> _WORK INSTRUCTIONS_
Copy out the lines of the material word for word, beginning with the line that contains "cone. A favorite of native bees, butterflies" and continuing through the line that contains "Yellow-Gold Shades", with both of those lines included.

Dataset entries:
===

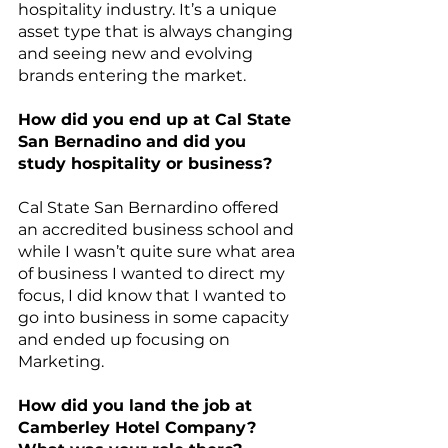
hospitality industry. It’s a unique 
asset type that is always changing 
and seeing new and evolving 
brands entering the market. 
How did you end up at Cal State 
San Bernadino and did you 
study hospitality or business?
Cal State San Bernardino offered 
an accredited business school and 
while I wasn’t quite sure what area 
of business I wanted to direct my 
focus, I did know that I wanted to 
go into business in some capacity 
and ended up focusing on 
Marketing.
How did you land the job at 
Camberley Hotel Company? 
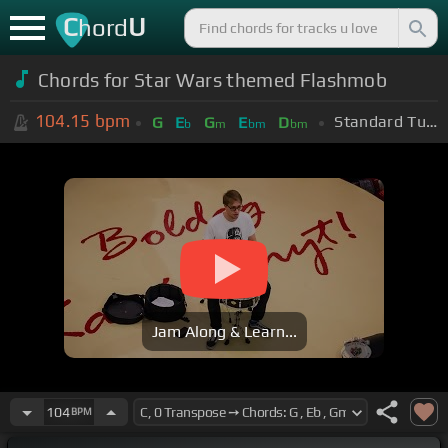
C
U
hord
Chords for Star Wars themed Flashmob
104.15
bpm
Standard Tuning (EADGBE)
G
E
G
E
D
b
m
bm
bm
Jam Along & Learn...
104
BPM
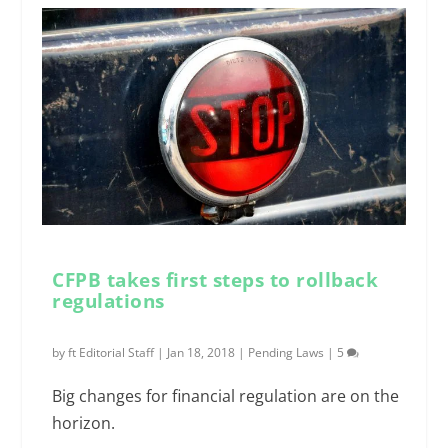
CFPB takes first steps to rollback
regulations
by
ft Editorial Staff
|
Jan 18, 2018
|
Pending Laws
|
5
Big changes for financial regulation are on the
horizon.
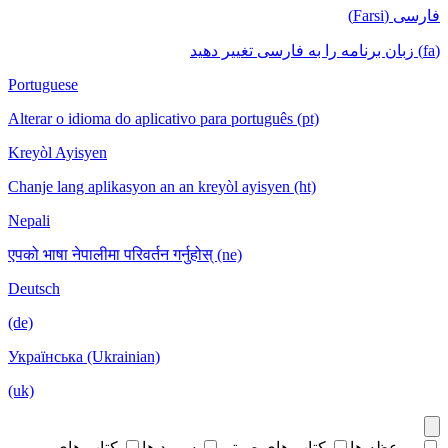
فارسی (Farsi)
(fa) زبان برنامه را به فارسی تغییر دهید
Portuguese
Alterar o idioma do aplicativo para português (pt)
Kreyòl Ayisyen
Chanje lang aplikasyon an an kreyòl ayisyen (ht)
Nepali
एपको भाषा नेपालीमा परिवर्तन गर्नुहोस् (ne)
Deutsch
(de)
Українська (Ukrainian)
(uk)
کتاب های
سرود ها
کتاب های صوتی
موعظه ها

===

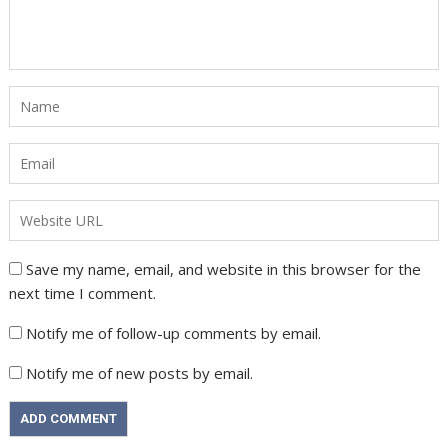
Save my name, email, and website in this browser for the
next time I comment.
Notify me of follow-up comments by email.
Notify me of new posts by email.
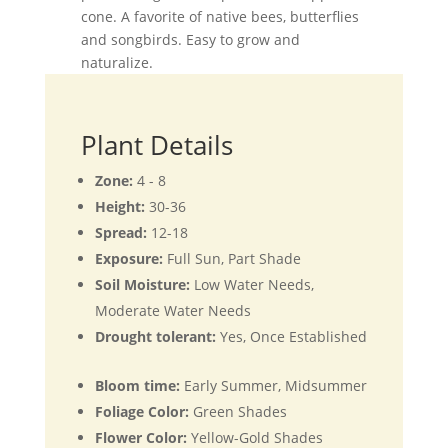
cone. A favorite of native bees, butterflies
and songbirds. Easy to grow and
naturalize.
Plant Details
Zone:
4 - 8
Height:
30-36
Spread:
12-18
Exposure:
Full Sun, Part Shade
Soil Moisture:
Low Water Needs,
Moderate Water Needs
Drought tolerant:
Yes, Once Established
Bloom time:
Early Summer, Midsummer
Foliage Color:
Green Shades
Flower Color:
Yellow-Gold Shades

===

> _RESPONSE FOR THIS EXERCISE_
cone. A favorite of native bees, butterflies
and songbirds. Easy to grow and
naturalize.
Plant Details
Zone:
4 - 8
Height:
30-36
Spread:
12-18
Exposure:
Full Sun, Part Shade
Soil Moisture:
Low Water Needs,
Moderate Water Needs
Drought tolerant:
Yes, Once Established
Bloom time:
Early Summer, Midsummer
Foliage Color:
Green Shades
Flower Color:
Yellow-Gold Shades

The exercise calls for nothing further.